Я кончил и, покряхтывая, сполз с племянницы. Мы лежали рядышком на твердом полу бездуховности, партнеры по кровосмесительству, супружеской измене и нанесению морального ущерба ребенку. Нам обоим хотелось поскорее избавиться друг от друга и уничтожить следы содеянного, но наперекор желанию мы все еще прижимались друг к другу под потолком, утешаясь мыслью, что ниже нам падать — некуда. Я лежал с Верной, уставившись глазами вверх, и понимал, сколько величия в том, что мы продолжаем любить и почитать Господа, хотя он и наносит нам порой тяжелые удары, и сколько величия в его молчании, позволяющем нам насладиться человеческой свободой. Вот оно, мое доказательство существования Всевышнего. Потолок уходил все дальше ввысь, и я видел, как безмерна наша низость. Великое падение предполагает великие высоты. Неопровержимая несомненность переполнила мое существо.

— Да благословит тебя Бог, — это все, что я мог сказать.

— А ты еще ничего, старый пердун, — ответила Верна комплиментом.

— Как насчет твоего самоуважения?

— Вроде получше.

— Теперь уснешь?

— Ага. Вся как выжатый лимон.

Я стал одеваться. Ее детская беспечность обеспокоила меня.

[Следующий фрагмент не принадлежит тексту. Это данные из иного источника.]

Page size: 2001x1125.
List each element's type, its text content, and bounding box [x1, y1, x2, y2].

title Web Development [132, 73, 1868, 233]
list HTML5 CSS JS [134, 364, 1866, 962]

— Ты не боишься, что заведешь еще одного ребенка? Поди подмойся или помажься каким-нибудь противозачаточным средством.

— Не бойся, дядечка. У меня как раз это дело было пару дней назад. И вообще — могу и аборт сделать, как ты меня научил.

Дразнит меня вероятной беременностью, подумал я. Ну что же, ее право.

Я вышел из квартиры. Коридор был освещен ярко, словно всем своим пустынным пространством и запертыми дверями подслушивал, что происходит внутри.

Поразительно, как мало времени требуется, чтобы перепихнуться. Стрелки моей «омеги» стояли на циферблате почти вертикально: пять минут первого. Облегчившись, я шустро сбежал по грохочущим ступеням, сел в машину, обесцвеченную сернистым светом фонаря, и тронулся.